The very air that we breathe

Hi kids! How about an opinion piece for people your age? Since you will inherit our planet and hopefully help to preserve it for the generations to come, it’s important to keep you informed and thinking about some vitals, such as the oxygen we breathe. I want to share with you a subject we take for granted but that we must think about saving to save life on earth.

All of you probably know that when people take a breathe of air they should thank the trees, as trees take in carbon dioxide and produce oxygen. But the other source may come as a surprise to you as about half of the oxygen we breathe comes from phytoplankton. Phytoplankton are very small creatures that live on the surface of our world’s oceans and lakes. Just one alone is invisible to your eye and can’t be seen without a microscope. Some look like a bowl with two tails, some have an oval shape and some even look like a tiny fork. And some have spines while others have crowns. When they’re healthy they give us at least half of all the oxygen we breathe.

Phytoplankton love sunshine and can turn it into energy and they do so by a means known as photosynthesis. The great benefit to us is that this photosynthesis process makes oxygen through its waste.

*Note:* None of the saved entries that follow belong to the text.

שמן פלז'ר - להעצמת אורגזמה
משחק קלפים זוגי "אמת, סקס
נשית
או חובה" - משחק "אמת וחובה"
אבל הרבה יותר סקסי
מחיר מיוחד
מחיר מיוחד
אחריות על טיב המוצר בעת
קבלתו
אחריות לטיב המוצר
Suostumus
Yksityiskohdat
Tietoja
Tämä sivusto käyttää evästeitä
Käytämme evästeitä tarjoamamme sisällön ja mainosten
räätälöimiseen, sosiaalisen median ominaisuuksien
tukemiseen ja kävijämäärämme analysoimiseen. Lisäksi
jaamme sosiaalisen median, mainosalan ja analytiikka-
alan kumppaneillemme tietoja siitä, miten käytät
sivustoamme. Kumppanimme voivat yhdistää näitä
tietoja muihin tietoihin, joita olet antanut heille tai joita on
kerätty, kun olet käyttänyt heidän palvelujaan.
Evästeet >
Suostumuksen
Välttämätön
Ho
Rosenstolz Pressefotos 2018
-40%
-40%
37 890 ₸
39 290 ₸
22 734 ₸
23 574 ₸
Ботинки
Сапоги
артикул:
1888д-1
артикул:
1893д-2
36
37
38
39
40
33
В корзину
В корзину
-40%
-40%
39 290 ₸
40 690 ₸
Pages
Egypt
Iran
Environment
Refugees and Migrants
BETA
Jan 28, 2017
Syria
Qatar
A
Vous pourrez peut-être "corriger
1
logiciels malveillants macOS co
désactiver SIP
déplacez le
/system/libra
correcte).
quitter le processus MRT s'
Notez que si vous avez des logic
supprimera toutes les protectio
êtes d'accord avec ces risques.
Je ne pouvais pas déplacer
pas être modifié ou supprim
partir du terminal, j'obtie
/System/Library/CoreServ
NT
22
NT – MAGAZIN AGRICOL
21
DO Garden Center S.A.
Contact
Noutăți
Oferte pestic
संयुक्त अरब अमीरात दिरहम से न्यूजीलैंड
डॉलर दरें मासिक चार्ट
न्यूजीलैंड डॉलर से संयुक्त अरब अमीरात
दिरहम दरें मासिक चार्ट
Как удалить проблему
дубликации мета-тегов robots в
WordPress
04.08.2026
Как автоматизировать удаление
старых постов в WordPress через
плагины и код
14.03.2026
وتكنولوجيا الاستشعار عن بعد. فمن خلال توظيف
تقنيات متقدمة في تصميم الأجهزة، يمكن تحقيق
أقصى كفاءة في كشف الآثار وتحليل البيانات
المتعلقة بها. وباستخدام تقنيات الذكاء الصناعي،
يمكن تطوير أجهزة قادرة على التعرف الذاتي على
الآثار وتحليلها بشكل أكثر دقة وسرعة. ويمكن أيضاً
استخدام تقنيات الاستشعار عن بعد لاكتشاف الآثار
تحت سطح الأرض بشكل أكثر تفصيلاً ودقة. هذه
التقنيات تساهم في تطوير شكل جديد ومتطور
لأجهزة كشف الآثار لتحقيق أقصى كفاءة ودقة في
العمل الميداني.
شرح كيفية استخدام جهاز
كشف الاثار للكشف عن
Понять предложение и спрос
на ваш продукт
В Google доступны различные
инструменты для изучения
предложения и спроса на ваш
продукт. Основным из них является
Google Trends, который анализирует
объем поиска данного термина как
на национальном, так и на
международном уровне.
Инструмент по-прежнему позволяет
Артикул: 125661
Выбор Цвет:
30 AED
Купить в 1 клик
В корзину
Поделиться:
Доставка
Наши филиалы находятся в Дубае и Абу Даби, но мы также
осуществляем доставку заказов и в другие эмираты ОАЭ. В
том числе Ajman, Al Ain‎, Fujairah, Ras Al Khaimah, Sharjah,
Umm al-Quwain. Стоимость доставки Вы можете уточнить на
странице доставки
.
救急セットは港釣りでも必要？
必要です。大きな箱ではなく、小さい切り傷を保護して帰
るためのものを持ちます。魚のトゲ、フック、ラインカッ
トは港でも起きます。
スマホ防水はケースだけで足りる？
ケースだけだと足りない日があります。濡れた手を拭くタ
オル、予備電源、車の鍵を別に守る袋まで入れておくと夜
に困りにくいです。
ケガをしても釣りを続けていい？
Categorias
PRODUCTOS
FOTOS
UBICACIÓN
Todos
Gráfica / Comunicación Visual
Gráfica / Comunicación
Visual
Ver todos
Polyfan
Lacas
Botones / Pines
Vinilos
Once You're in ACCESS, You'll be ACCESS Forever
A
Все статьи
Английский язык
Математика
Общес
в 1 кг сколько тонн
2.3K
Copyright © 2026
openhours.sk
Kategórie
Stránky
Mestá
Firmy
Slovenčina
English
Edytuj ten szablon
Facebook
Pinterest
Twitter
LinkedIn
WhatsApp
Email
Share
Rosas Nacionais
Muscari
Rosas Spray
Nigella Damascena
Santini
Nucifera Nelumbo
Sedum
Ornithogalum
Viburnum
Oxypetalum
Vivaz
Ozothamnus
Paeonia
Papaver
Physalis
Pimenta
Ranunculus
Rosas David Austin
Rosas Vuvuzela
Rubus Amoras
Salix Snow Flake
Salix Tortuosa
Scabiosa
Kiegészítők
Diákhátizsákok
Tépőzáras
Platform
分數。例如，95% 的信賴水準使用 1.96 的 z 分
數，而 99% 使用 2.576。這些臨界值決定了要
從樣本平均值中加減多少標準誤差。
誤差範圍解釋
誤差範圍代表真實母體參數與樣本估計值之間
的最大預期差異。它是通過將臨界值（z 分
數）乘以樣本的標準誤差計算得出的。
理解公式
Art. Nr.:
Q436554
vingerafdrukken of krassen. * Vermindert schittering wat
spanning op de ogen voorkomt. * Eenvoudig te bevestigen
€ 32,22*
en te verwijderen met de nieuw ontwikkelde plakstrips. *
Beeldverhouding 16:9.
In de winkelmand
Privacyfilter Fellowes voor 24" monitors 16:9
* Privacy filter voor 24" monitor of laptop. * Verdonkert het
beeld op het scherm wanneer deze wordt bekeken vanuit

There are billions upon billions of phytoplankton that, all day long, every day, release tiny puffs of oxygen. Of course, as you may know already, many animals eat them as their food, including whales, jelly fish, shrimp and small fish. As a result, phytoplankton, you might say, are at the beginning or bottom of the food chain. Of further interest to you may be that some of them can glow and when millions of them glow at night they can light up the water they are in like small scale fireworks.

Now, phytoplankton can also do harm to the environment. For example, when too much fertilizer gets washed into bodies of water, the tiny creatures multiply quickly, becoming algal bloom that occur in both freshwater and the oceans. Algal blooms then can cause what’s known as a chain reaction when there are so many of them that they themselves use up the oxygen to cause a “dead zone” where no creature can live. By the way, when we throw garbage into our streams, lakes, rivers and oceans the tiny creatures that make the oxygen in our atmosphere, and keep us humans alive, die and stop making oxygen.

As a writer who wants each and every young person to enjoy a long life, I want you to know that it is going to be up to you and your friends to know about the importance of phytoplankton, how they make oxygen and what stops and even destroys them. Without every person on our planet doing his and her part to save phytoplankton there could come a day when there is no oxygen. If that happens, all people will perish. There’s still time but you must look after phytoplankton as your responsibility as it is your part in saving the health of our planet for humans and all things great and small. And please don’t forget our important oxygen-producing trees as you can do your part to save them too.

(Gene H. McIntyre shares his opinion regularly in the Keizertimes.)